[Source records]
=== Begin Enclosure ===
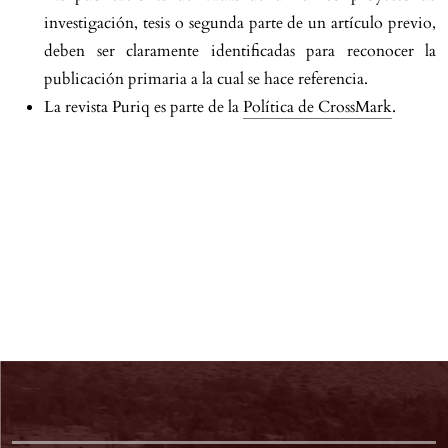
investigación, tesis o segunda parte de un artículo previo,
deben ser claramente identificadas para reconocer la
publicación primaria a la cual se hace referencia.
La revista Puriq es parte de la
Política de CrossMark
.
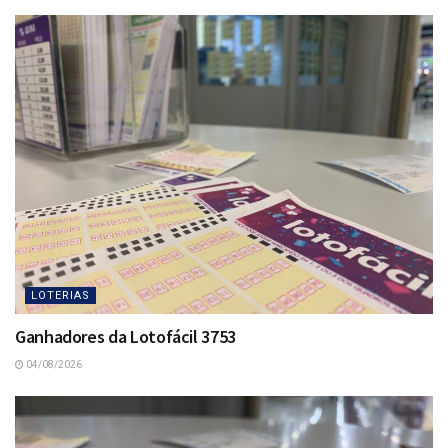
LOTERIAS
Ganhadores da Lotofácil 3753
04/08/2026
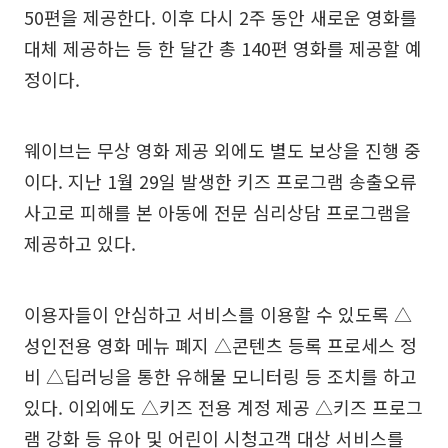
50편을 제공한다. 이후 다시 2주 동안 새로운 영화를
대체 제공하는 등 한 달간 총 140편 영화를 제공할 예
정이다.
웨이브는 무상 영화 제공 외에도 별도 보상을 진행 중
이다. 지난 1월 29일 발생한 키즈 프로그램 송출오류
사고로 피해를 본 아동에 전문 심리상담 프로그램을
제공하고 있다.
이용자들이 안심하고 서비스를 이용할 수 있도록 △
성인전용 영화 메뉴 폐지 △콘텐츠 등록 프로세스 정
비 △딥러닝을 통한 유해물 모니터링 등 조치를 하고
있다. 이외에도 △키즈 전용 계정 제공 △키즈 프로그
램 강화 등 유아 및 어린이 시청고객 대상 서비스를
=== End Enclosure ===
=== Begin Enclosure ===
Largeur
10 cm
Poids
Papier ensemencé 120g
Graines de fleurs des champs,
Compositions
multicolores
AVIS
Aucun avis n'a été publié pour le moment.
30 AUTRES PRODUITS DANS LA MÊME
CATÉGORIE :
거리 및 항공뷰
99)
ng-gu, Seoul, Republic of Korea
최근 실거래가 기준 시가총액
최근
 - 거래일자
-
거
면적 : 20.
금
=== End Enclosure ===
_THE PROBLEM_
Starting with the line above that holds "사고로 피해를 본 아동에 전문 심리상담 프로그램을" and stopping with the line that holds "램 강화 등 유아 및 어린이 시청고객 대상 서비스를", reproduce each line exactly, omitting all other lines.

_YOUR SOLUTION_
사고로 피해를 본 아동에 전문 심리상담 프로그램을
제공하고 있다.
이용자들이 안심하고 서비스를 이용할 수 있도록 △
성인전용 영화 메뉴 폐지 △콘텐츠 등록 프로세스 정
비 △딥러닝을 통한 유해물 모니터링 등 조치를 하고
있다. 이외에도 △키즈 전용 계정 제공 △키즈 프로그
램 강화 등 유아 및 어린이 시청고객 대상 서비스를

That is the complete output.